Kekhawatiran akan hancurnya lingkungan perairan disekitar lahan budidaya tambak yang secara langsung mengakibatkan menurunnya produksi perikanan sudah sepatutnya para ahli dan pemegang kebijakan perikanan untuk berusaha semaksimal mungkin mencari solusi pemecahannya. Penutupan keran impor udang berarti bahwa pasar domestik terbuka luas, sehingga petambak udang dapat meningkatkan produksi untuk memenuhi permintaan tersebut. Beberapa pendekatan yang bisa dilakukan untuk menuju usaha budidaya yang berkelanjutan dan mampu merespon peluang pasar domestik yang tinggi akibat kebijakan pemerintah menutup keran impor udang, perlu dilakukan beberapa strategi, yaitu :
a. Penataan Ruang dan Wilayah
Kondisi perairan tambak di Sidoarjo tercemar limbah industri dan polusi udara akibat berada di muara sungai yang terdapat banyak industri berkembang. Kegiatan industri yang banyak menghasilkan limbah harus segera ditata sebaik mungkin agar tidak menimbulkan dampak pencemaran perairan dan polusi. Penataan juga dilakukan terhadap wilayah di sekitarnya untuk berbagai kegiatan seperti pertanian, pemukiman dan pertambakan. Penataan yang baik dilengkapi dengan peraturan yang memberikan sanksi bagi yang melakukan pelanggaran terhadap pencemaran kondisi perairan sekitarnya.
b. Penggunaan Teknologi
Penerapatan teknologi dalam budidaya di tambak dapat dijadikan suatu alternatif pemecahan terhadap kondisi lingkungan yang rusak. Sumber air yang kualitas airnya sudah sangat tercemar sebaiknya dibenahi dahulu kondisinya, dan sambil menunggu pada situasi yang lebih membaik, para petani dapat memilih teknologi seperti teknologi sistem tertutup (close system) pada tambak.

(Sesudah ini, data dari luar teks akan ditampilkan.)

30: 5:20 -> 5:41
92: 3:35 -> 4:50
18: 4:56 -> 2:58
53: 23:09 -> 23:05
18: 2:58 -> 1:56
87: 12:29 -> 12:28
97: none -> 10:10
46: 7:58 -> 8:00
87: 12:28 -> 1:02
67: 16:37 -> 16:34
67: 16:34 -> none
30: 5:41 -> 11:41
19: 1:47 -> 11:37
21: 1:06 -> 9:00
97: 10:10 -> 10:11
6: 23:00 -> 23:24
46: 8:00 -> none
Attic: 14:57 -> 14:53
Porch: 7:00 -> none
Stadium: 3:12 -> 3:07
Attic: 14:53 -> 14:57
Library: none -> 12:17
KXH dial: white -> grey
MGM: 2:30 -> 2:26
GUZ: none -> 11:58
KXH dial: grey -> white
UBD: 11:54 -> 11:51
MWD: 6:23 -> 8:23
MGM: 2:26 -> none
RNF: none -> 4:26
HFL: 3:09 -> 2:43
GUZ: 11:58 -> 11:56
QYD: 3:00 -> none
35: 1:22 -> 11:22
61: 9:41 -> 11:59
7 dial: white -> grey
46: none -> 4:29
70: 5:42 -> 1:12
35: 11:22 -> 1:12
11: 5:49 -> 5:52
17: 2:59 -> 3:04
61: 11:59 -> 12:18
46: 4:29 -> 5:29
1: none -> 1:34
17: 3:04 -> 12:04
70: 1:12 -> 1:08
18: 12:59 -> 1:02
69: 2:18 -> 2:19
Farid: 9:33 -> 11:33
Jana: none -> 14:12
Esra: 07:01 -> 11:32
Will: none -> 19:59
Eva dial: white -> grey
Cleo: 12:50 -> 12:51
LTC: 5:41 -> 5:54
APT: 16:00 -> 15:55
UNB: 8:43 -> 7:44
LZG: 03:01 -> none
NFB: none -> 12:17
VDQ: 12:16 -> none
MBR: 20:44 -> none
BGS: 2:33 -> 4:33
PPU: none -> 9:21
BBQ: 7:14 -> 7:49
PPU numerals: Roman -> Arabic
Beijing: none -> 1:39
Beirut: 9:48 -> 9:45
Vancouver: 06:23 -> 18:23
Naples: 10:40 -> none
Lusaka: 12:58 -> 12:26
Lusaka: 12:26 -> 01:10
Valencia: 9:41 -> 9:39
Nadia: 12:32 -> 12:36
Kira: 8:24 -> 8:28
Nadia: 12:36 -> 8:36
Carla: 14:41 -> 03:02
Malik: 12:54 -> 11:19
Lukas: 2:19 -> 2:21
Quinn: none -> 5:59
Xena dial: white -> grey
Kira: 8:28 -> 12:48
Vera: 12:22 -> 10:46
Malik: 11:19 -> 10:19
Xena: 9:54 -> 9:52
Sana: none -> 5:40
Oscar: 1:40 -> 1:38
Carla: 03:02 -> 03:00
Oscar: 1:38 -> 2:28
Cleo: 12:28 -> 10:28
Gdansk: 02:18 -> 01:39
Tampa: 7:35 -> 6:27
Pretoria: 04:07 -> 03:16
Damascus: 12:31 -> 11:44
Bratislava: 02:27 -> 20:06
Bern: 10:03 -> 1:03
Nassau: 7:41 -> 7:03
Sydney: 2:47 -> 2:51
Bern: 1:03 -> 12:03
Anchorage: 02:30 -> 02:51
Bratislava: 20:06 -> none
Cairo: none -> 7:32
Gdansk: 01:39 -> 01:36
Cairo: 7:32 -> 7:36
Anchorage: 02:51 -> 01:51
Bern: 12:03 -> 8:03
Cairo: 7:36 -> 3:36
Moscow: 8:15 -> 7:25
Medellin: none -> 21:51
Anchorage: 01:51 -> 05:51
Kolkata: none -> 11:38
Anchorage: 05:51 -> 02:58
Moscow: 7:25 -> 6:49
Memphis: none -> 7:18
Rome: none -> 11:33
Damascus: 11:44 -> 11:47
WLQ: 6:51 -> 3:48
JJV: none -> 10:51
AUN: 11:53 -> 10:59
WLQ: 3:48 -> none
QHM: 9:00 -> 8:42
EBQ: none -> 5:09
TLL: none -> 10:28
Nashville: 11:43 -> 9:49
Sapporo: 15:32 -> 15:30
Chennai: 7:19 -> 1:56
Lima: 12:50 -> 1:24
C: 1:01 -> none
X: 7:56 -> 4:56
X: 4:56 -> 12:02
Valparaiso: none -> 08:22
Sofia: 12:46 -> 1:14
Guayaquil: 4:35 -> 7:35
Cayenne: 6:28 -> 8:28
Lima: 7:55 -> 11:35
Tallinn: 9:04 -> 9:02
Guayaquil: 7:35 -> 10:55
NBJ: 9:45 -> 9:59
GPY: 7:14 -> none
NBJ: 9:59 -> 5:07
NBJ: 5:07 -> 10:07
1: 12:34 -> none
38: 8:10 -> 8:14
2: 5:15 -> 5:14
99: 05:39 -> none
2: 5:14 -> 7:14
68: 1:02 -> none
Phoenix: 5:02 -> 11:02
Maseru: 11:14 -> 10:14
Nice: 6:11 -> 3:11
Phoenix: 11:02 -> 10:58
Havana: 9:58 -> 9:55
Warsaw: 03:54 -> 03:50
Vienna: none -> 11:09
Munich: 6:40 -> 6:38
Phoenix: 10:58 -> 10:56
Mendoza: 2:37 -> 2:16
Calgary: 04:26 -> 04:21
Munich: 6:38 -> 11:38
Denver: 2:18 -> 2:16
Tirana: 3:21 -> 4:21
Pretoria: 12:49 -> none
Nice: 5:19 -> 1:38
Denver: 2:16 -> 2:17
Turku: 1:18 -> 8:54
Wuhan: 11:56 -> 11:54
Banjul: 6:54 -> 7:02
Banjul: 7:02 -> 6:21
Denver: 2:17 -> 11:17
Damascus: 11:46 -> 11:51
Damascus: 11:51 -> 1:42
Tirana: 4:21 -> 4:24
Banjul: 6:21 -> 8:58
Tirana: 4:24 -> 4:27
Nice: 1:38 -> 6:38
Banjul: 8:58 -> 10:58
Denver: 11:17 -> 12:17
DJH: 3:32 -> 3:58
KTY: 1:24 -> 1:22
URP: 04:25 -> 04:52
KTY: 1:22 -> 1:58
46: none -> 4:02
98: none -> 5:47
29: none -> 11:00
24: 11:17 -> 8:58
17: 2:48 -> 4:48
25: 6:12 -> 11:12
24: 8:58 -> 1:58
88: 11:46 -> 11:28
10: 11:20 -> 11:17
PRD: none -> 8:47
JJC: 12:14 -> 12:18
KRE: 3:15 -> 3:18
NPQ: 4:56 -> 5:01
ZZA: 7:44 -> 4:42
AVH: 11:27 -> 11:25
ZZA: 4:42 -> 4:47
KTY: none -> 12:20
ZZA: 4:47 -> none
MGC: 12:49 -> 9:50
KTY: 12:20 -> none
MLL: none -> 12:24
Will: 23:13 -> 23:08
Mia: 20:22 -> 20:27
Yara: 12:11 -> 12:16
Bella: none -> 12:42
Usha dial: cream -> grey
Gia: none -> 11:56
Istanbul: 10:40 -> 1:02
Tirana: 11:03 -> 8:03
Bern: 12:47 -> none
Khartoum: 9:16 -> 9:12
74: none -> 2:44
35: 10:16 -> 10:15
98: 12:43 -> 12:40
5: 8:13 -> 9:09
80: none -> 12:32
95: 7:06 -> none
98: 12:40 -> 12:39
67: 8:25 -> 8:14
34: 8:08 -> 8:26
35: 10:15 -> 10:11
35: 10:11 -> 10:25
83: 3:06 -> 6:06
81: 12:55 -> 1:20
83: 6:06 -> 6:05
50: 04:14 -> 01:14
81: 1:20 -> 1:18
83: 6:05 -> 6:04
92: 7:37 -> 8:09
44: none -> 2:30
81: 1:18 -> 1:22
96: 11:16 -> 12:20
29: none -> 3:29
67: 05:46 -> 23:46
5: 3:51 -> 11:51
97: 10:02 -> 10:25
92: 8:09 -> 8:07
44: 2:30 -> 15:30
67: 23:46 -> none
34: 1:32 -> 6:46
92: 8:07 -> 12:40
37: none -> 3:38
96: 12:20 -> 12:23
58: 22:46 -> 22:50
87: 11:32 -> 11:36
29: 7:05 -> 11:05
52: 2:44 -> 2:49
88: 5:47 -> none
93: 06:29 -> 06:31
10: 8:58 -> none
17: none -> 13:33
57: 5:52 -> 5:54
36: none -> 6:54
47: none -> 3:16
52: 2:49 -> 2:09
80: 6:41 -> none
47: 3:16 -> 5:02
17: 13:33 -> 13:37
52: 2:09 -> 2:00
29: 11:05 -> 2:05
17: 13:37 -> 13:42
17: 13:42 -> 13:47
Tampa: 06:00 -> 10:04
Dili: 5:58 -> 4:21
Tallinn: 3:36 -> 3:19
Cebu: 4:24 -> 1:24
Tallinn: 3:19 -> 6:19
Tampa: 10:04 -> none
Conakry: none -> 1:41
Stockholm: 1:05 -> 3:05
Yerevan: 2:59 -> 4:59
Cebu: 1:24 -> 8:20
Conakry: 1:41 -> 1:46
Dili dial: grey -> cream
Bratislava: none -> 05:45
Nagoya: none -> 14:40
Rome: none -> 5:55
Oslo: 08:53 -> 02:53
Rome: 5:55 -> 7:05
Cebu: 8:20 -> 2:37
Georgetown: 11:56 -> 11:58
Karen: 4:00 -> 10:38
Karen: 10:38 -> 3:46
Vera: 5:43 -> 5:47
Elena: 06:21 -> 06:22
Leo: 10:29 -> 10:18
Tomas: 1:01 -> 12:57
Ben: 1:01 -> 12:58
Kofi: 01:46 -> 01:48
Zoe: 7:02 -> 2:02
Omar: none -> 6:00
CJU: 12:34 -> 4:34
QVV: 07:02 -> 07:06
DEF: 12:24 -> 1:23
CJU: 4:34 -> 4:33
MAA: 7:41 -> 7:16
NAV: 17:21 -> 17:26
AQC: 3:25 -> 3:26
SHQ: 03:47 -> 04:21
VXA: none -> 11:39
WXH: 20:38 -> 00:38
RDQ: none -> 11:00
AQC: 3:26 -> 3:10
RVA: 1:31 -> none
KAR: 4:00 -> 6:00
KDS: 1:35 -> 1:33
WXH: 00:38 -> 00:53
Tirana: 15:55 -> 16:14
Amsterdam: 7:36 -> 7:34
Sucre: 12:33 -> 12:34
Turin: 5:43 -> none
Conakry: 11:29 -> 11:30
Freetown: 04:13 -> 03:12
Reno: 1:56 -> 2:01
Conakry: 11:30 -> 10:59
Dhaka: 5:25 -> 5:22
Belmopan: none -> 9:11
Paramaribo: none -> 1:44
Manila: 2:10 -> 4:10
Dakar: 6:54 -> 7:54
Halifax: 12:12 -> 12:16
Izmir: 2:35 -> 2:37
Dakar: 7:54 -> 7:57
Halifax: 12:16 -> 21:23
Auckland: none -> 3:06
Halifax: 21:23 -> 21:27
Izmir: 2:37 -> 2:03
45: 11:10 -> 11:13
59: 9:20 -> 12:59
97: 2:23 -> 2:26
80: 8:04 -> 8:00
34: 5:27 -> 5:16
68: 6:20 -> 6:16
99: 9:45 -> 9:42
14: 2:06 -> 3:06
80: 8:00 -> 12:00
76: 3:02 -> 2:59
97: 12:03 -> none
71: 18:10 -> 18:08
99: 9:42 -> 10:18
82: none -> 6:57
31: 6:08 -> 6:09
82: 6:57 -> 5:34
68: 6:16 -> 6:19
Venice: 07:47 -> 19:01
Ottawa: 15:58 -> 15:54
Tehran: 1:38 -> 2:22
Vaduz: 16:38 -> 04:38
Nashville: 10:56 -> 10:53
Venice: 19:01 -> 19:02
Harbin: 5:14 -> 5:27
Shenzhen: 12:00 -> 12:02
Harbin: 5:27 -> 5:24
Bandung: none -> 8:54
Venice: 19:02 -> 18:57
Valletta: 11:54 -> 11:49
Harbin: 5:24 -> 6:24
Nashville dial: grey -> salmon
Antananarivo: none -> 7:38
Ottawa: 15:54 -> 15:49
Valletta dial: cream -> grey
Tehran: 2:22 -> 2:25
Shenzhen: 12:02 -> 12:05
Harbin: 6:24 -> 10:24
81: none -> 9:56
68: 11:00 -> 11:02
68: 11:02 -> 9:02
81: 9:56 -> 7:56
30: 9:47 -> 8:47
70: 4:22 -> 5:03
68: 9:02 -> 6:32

Pengembangan sistem resirkulasi (close system) terhadap budidaya udang menjadi satu alternatif penting demi keberlanjutan usaha budidaya, karena sistem tersebut tidak memanfaatkan air baru dari luar budi daya tambak. Sebab, penggunaan air baru ditengarai dapat membawa penyakit atau logam berat yang berakibat pada peningkatan penggunaan obat-obatan. Dengan sistem itu petani tambak mensterilkan air yang sudah dipakai untuk dipergunakan lagi. Artinya, diperlukan satu tambak lain khusus untuk mengolah air.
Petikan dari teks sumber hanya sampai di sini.